#ThreadPool review

3 messages · Page 1 of 1 (latest)

warm basalt
# 
#include <bits/stdc++.h>
#include <mutex>
#include <vector>
#include <condition_variable>
#include <iostream>
#include <functional>
#include <queue>

using namespace std;

class ThreadPool {

public:
    ThreadPool(int _threads) : stop(false) {
        for (int i = 0; i < _threads; ++i) {
            threads.emplace_back([this] { executeTask(); });
        }
    }

    ~ThreadPool() {

        stop = true;
        for (auto& thread : threads) {
            if (thread.joinable()) {
                thread.join();
            }
        }
    }

    void addTask(function<void()> task) {
        {
            unique_lock<mutex> lock(m);
            functionQueue.push(task);
        }
        cv.notify_one(); 
    }

private:
    void executeTask() {
        while (true) {
            function<void()> task;
            {
                unique_lock<mutex> lock(m);
                cv.wait(lock, [this] { return stop || !functionQueue.empty(); });

                if (stop && functionQueue.empty()) {
                    return;
                }

                task = functionQueue.front();
                functionQueue.pop();
            }
            task();
        }
    }

    vector<thread> threads;
    condition_variable cv;
    mutex m;
    queue<function<void()>> functionQueue;
    bool stop;
};

int main() {
    return 0;
}

Hi so i am practicing multithreading and would like some thoughts on this basic implementation of a thread pool ,if there is something i could do better or some thing i could add

devout nymph
# 
- #include <bits/stdc++.h>

- using namespace std;
harsh tinsel
#

You've got a race condition there. addTask() can push into the queue while a thread is in the critical section of executeTask().

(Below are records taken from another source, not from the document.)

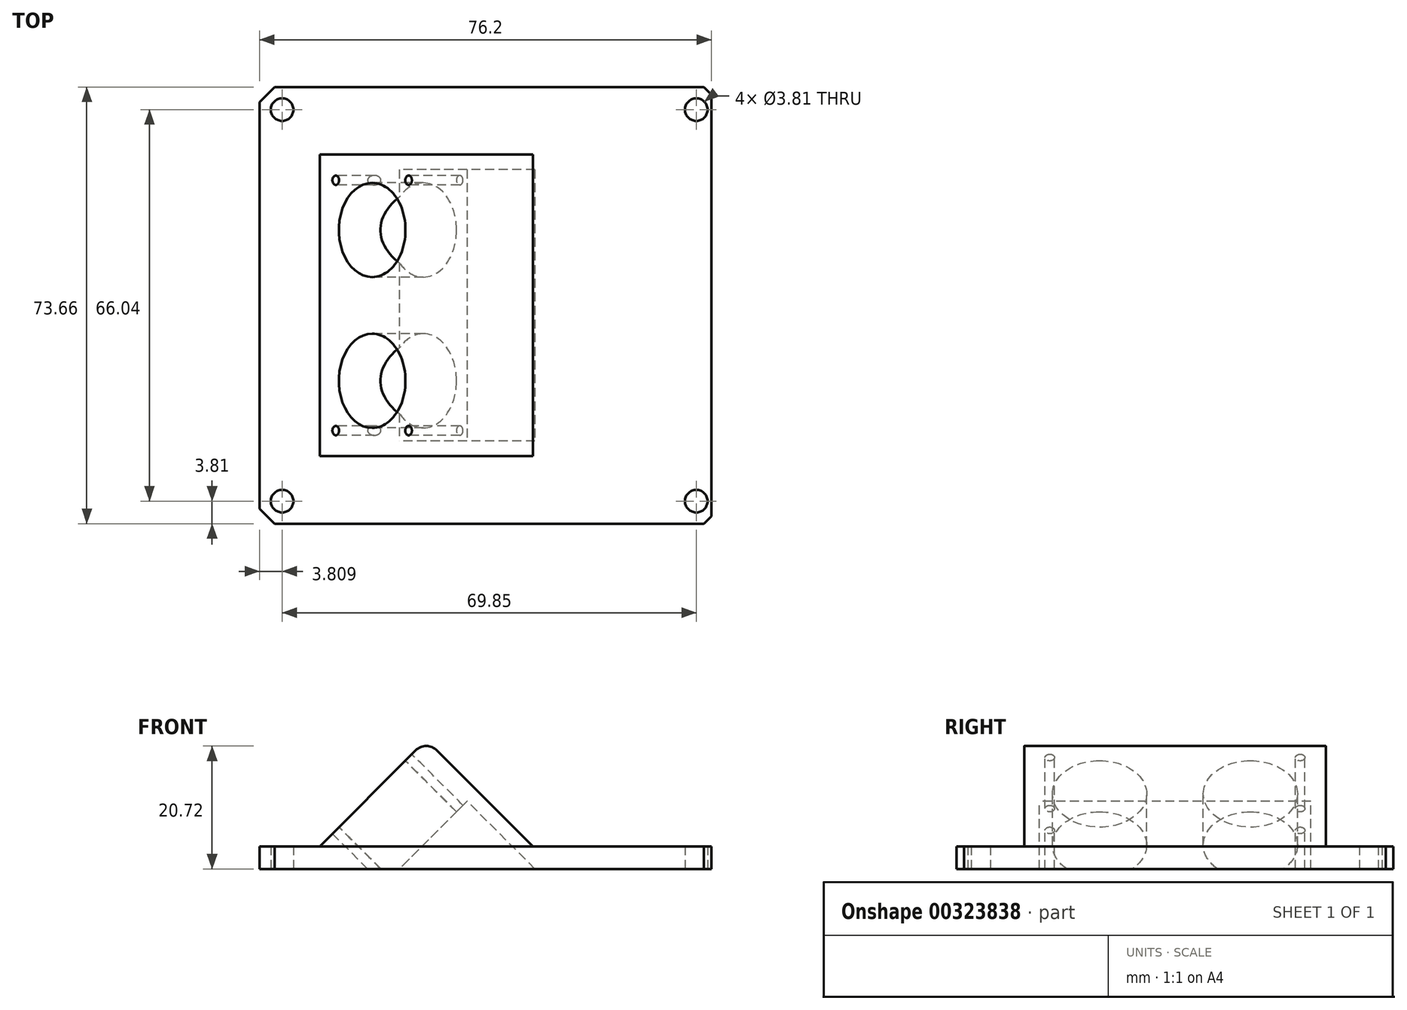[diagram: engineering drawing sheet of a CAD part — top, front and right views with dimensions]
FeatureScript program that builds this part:
annotation { "Feature Type Name" : "Feature", "Feature Type Description" : "" }
export const myFeature = defineFeature(function(context is Context, id is Id, definition is map)
    precondition{}
    {
        {
            var Q0;
            Q0=qCreatedBy(makeId("Top.planeOp"),FACE);
            var sketch = newSketch(context, id + "F0", { "sketchPlane" : qUnion([Q0])});
            skLineSegment(sketch, "E0.bottom", {"start": v(-80.1, 87.1) * mm, "end": v(-3.9, 87.1) * mm});
            skLineSegment(sketch, "E0.top", {"start": v(-80.1, 13.44) * mm, "end": v(-3.9, 13.44) * mm});
            skLineSegment(sketch, "E0.left", {"start": v(-80.1, 87.1) * mm, "end": v(-80.1, 13.44) * mm});
            skLineSegment(sketch, "E0.right", {"start": v(-3.9, 87.1) * mm, "end": v(-3.9, 13.44) * mm});
            skCircle(sketch, "E1", {"center": v(-76.28, 83.29) * mm, "radius": 1.9 * mm});
            skCircle(sketch, "E2", {"center": v(-6.43, 83.29) * mm, "radius": 1.9 * mm});
            skCircle(sketch, "E3", {"center": v(-6.43, 17.25) * mm, "radius": 1.9 * mm});
            skCircle(sketch, "E4", {"center": v(-76.28, 17.25) * mm, "radius": 1.9 * mm});
            skSolve(sketch);
        }
        {
            var Q0;
            Q0=makeQuery(id+"F0.imprint","IMPRINT",FACE,{"disambiguationData":[TD([[makeQuery(id+"F0.imprint","IMPRINT",EDGE,{"derivedFrom":sQuery(id+"F0.wireOp",EDGE,"E0.bottom")}),-1.0]])]});
            extrude(context, id + "F1", {"entities" : qUnion([Q0]), "depth" : 3.8 * mm});
        }
        {
            var Q0;
            Q0=makeQuery(id+"F1.opExtrude","SWEPT_EDGE",EDGE,{"disambiguationData":[OSD([sQuery(id+"F0.wireOp",EDGE,"E0.top"),sQuery(id+"F0.wireOp",EDGE,"E0.right")])]});
            var Q1;
            Q1=makeQuery(id+"F1.opExtrude","SWEPT_EDGE",EDGE,{"disambiguationData":[OSD([sQuery(id+"F0.wireOp",EDGE,"E0.bottom"),sQuery(id+"F0.wireOp",EDGE,"E0.right")])]});
            chamfer(context, id + "F2", {"entities" : qUnion([Q0, Q1]), "width" : 1.27 * mm, "tangentPropagation" : true});
        }
        {
            var Q0;
            Q0=makeQuery(id+"F1.opExtrude","SWEPT_EDGE",EDGE,{"disambiguationData":[OSD([sQuery(id+"F0.wireOp",EDGE,"E0.top"),sQuery(id+"F0.wireOp",EDGE,"E0.left")])]});
            var Q1;
            Q1=makeQuery(id+"F1.opExtrude","SWEPT_EDGE",EDGE,{"disambiguationData":[OSD([sQuery(id+"F0.wireOp",EDGE,"E0.bottom"),sQuery(id+"F0.wireOp",EDGE,"E0.left")])]});
            chamfer(context, id + "F3", {"entities" : qUnion([Q0, Q1]), "width" : 2.54 * mm, "tangentPropagation" : true});
        }
        {
            var Q0;
            Q0=makeQuery(id+"F1.opExtrude","SWEPT_FACE",FACE,{"disambiguationData":[OSD([sQuery(id+"F0.wireOp",EDGE,"E0.top")])]});
            var sketch = newSketch(context, id + "F4", { "sketchPlane" : qUnion([Q0])});
            skLineSegment(sketch, "E5", {"start": v(-69.93, 3.8) * mm, "end": v(-51.97, 21.77) * mm});
            skLineSegment(sketch, "E6", {"start": v(-51.97, 21.77) * mm, "end": v(-34, 3.8) * mm});
            skSolve(sketch);
        }
        {
            var Q0;
            {var subQ0=sQuery(id+"F4.wireOp",EDGE,"E5");Q0=makeQuery(id+"F4.imprint","IMPRINT",FACE,{"disambiguationData":[TD([[makeQuery(id+"F4.imprint","IMPRINT",EDGE,{"derivedFrom":subQ0}),-1.0]])]});}
            var Q1;
            Q1=makeQuery(id+"F1.opExtrude","SWEPT_FACE",FACE,{"disambiguationData":[OSD([sQuery(id+"F0.wireOp",EDGE,"E0.bottom")])]});
            extrude(context, id + "F5", {"entities" : qUnion([Q0]), "operationType" : NewBodyOperationType.ADD, "endBound" : BoundingType.UP_TO_SURFACE, "oppositeDirection" : true, "endBoundEntityFace" : qUnion([Q1]), "depth" : 25.4 * mm});
        }
        {
            var Q0;
            Q0=makeQuery(id+"F5.opExtrude","SWEPT_FACE",FACE,{"disambiguationData":[OSD([sQuery(id+"F4.wireOp",EDGE,"E5")])]});
            var sketch = newSketch(context, id + "F6", { "sketchPlane" : qUnion([Q0])});
            skCircle(sketch, "E7", {"center": v(-71.38, -25.57) * mm, "radius": 0.8 * mm});
            skCircle(sketch, "E8", {"center": v(-29.16, -25.57) * mm, "radius": 0.8 * mm});
            skCircle(sketch, "E9", {"center": v(-29.16, -42.94) * mm, "radius": 0.8 * mm});
            skCircle(sketch, "E10", {"center": v(-71.38, -42.94) * mm, "radius": 0.8 * mm});
            skCircle(sketch, "E11", {"center": v(-62.99, -34.26) * mm, "radius": 7.94 * mm});
            skCircle(sketch, "E12", {"center": v(-37.55, -34.26) * mm, "radius": 7.94 * mm});
            skSolve(sketch);
        }
        {
            var Q0;
            Q0=makeQuery(id+"F6.imprint","IMPRINT",FACE,{"disambiguationData":[TD([[makeQuery(id+"F6.imprint","IMPRINT",EDGE,{"derivedFrom":sQuery(id+"F6.wireOp",EDGE,"E11")}),1.0]])]});
            var Q1;
            Q1=makeQuery(id+"F6.imprint","IMPRINT",FACE,{"disambiguationData":[TD([[makeQuery(id+"F6.imprint","IMPRINT",EDGE,{"derivedFrom":sQuery(id+"F6.wireOp",EDGE,"E12")}),1.0]])]});
            var Q2;
            Q2=makeQuery(id+"F6.imprint","IMPRINT",FACE,{"disambiguationData":[TD([[makeQuery(id+"F6.imprint","IMPRINT",EDGE,{"derivedFrom":sQuery(id+"F6.wireOp",EDGE,"E8")}),1.0]])]});
            var Q3;
            Q3=makeQuery(id+"F6.imprint","IMPRINT",FACE,{"disambiguationData":[TD([[makeQuery(id+"F6.imprint","IMPRINT",EDGE,{"derivedFrom":sQuery(id+"F6.wireOp",EDGE,"E9")}),1.0]])]});
            var Q4;
            Q4=makeQuery(id+"F6.imprint","IMPRINT",FACE,{"disambiguationData":[TD([[makeQuery(id+"F6.imprint","IMPRINT",EDGE,{"derivedFrom":sQuery(id+"F6.wireOp",EDGE,"E10")}),1.0]])]});
            var Q5;
            Q5=makeQuery(id+"F6.imprint","IMPRINT",FACE,{"disambiguationData":[TD([[makeQuery(id+"F6.imprint","IMPRINT",EDGE,{"derivedFrom":sQuery(id+"F6.wireOp",EDGE,"E7")}),1.0]])]});
            extrude(context, id + "F7", {"entities" : qUnion([Q0, Q1, Q2, Q3, Q4, Q5]), "operationType" : NewBodyOperationType.REMOVE, "endBound" : BoundingType.THROUGH_ALL, "oppositeDirection" : true, "depth" : 25.4 * mm});
        }
        {
            var Q0;
            Q0=makeQuery(id+"F5.opExtrude","SWEPT_FACE",FACE,{"disambiguationData":[OSD([sQuery(id+"F4.wireOp",EDGE,"E5")])]});
            cPlane(context, id + "F8", {"entities" : qUnion([Q0]), "cplaneType" : CPlaneType.OFFSET, "offset" : 12.2 * mm, "oppositeDirection" : true, "width" : 152.4 * mm, "height" : 152.4 * mm});
        }
        {
            var Q0;
            Q0=qCreatedBy(id+"F8.planeOp",FACE);
            var sketch = newSketch(context, id + "F9", { "sketchPlane" : qUnion([Q0])});
            skCircle(sketch, "E13.0", {"center": v(-71.38, -25.57) * mm, "radius": 0.8 * mm});
            skCircle(sketch, "E14.0", {"center": v(-29.16, -25.57) * mm, "radius": 0.8 * mm});
            skCircle(sketch, "E15.0", {"center": v(-29.16, -42.94) * mm, "radius": 0.8 * mm});
            skCircle(sketch, "E16.0", {"center": v(-71.38, -42.94) * mm, "radius": 0.8 * mm});
            skLineSegment(sketch, "E17.bottom", {"start": v(-72.9, -24.05) * mm, "end": v(-27.63, -24.05) * mm});
            skLineSegment(sketch, "E17.top", {"start": v(-72.9, -44.47) * mm, "end": v(-27.63, -44.47) * mm});
            skLineSegment(sketch, "E17.left", {"start": v(-72.9, -24.05) * mm, "end": v(-72.9, -44.47) * mm});
            skLineSegment(sketch, "E17.right", {"start": v(-27.63, -24.05) * mm, "end": v(-27.63, -44.47) * mm});
            skLineSegment(sketch, "E18.0", {"start": v(-73.16, -23.8) * mm, "end": v(-27.38, -23.8) * mm});
            skLineSegment(sketch, "E18.1", {"start": v(-73.16, -23.8) * mm, "end": v(-73.16, -44.72) * mm});
            skLineSegment(sketch, "E18.2", {"start": v(-73.16, -44.72) * mm, "end": v(-27.38, -44.72) * mm});
            skLineSegment(sketch, "E18.3", {"start": v(-27.38, -23.8) * mm, "end": v(-27.38, -44.72) * mm});
            skSolve(sketch);
        }
        {
            var Q0;
            Q0=makeQuery(id+"F9.imprint","IMPRINT",FACE,{"disambiguationData":[TD([[makeQuery(id+"F9.imprint","IMPRINT",EDGE,{"derivedFrom":sQuery(id+"F9.wireOp",EDGE,"E17.bottom")}),1.0]])]});
            var Q1;
            Q1=makeQuery(id+"F9.imprint","IMPRINT",FACE,{"disambiguationData":[TD([[makeQuery(id+"F9.imprint","IMPRINT",EDGE,{"derivedFrom":sQuery(id+"F9.wireOp",EDGE,"E13.0")}),-1.0]])]});
            var Q2;
            Q2=makeQuery(id+"F9.imprint","IMPRINT",FACE,{"disambiguationData":[TD([[makeQuery(id+"F9.imprint","IMPRINT",EDGE,{"derivedFrom":sQuery(id+"F9.wireOp",EDGE,"E14.0")}),1.0]])]});
            var Q3;
            Q3=makeQuery(id+"F9.imprint","IMPRINT",FACE,{"disambiguationData":[TD([[makeQuery(id+"F9.imprint","IMPRINT",EDGE,{"derivedFrom":sQuery(id+"F9.wireOp",EDGE,"E15.0")}),1.0]])]});
            var Q4;
            Q4=makeQuery(id+"F9.imprint","IMPRINT",FACE,{"disambiguationData":[TD([[makeQuery(id+"F9.imprint","IMPRINT",EDGE,{"derivedFrom":sQuery(id+"F9.wireOp",EDGE,"E16.0")}),1.0]])]});
            var Q5;
            Q5=makeQuery(id+"F9.imprint","IMPRINT",FACE,{"disambiguationData":[TD([[makeQuery(id+"F9.imprint","IMPRINT",EDGE,{"derivedFrom":sQuery(id+"F9.wireOp",EDGE,"E13.0")}),1.0]])]});
            extrude(context, id + "F10", {"entities" : qUnion([Q0, Q1, Q2, Q3, Q4, Q5]), "operationType" : NewBodyOperationType.REMOVE, "oppositeDirection" : true, "depth" : 25.4 * mm});
        }
        {
            var Q0;
            Q0=makeQuery(id+"F1.opExtrude","SWEPT_FACE",FACE,{"disambiguationData":[OSD([sQuery(id+"F0.wireOp",EDGE,"E0.left")])]});
            var sketch = newSketch(context, id + "F11", { "sketchPlane" : qUnion([Q0])});
            skLineSegment(sketch, "E19.0", {"start": v(-73.16, 11.43) * mm, "end": v(-73.16, 0) * mm});
            skLineSegment(sketch, "E20.0", {"start": v(-27.38, 11.43) * mm, "end": v(-27.38, 0) * mm});
            skLineSegment(sketch, "E21", {"start": v(-94.18, 27.08) * mm, "end": v(-75.7, 27.08) * mm});
            skLineSegment(sketch, "E22", {"start": v(-75.7, 27.08) * mm, "end": v(-75.7, 3.81) * mm});
            skLineSegment(sketch, "E23", {"start": v(-75.7, 3.81) * mm, "end": v(-93.65, 3.81) * mm});
            skLineSegment(sketch, "E24", {"start": v(-93.65, 3.81) * mm, "end": v(-94.18, 27.08) * mm});
            skLineSegment(sketch, "E25", {"start": v(-50.27, 3.81) * mm, "end": v(-50.27, 21.74) * mm, "construction": true});
            skPoint(sketch, "E25.endSnap0", {"position": v(-50.27, 3.81) * mm});
            skLineSegment(sketch, "E26.MirrorCS", {"start": v(-6.36, 27.08) * mm, "end": v(-24.84, 27.08) * mm});
            skLineSegment(sketch, "E27.MirrorCS", {"start": v(-24.84, 27.08) * mm, "end": v(-24.84, 3.81) * mm});
            skLineSegment(sketch, "E28.MirrorCS", {"start": v(-24.84, 3.81) * mm, "end": v(-6.89, 3.81) * mm});
            skLineSegment(sketch, "E29.MirrorCS", {"start": v(-6.89, 3.81) * mm, "end": v(-6.36, 27.08) * mm});
            skSolve(sketch);
        }
        {
            var Q0;
            Q0=makeQuery(id+"F11.imprint","IMPRINT",FACE,{"disambiguationData":[TD([[makeQuery(id+"F11.imprint","IMPRINT",EDGE,{"derivedFrom":sQuery(id+"F11.wireOp",EDGE,"E21")}),-1.0]])]});
            var Q1;
            Q1=makeQuery(id+"F11.imprint","IMPRINT",FACE,{"disambiguationData":[TD([[makeQuery(id+"F11.imprint","IMPRINT",EDGE,{"derivedFrom":sQuery(id+"F11.wireOp",EDGE,"E26.MirrorCS")}),1.0]])]});
            extrude(context, id + "F12", {"entities" : qUnion([Q0, Q1]), "operationType" : NewBodyOperationType.REMOVE, "endBound" : BoundingType.THROUGH_ALL, "oppositeDirection" : true, "depth" : 25.4 * mm});
        }
        {
            var Q0;
            Q0=makeQuery(id+"F5.opExtrude","SWEPT_EDGE",EDGE,{"disambiguationData":[OSD([sQuery(id+"F4.wireOp",EDGE,"E5"),sQuery(id+"F4.wireOp",EDGE,"E6")])]});
            fillet(context, id + "F13", {"entities" : qUnion([Q0]), "radius" : 2.54 * mm, "tangentPropagation" : true, "allowEdgeOverflow" : false});
        }
    });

If P is a thread pool thread who currently has the lock in executeTask, and Q is a an external thread holding another lock in addTask(), then at least to me it looks like this sequence of interleaved events can happen:

// [P]
task = functionQueue.front(); // <- takes a reference of the
                              //    task currently in front
// [Q]
functionQueue.push(task); // <- pushes a new task in front of
                          //    the one referenced by 'task'
// [P]
functionQueue.pop(); // <- discards the new task instead of
                     //    the one referenced by 'task'

The result is that the newly-added task is removed without ever being executed, and instead the task that was just executed will remain at the top of the queue for the next round.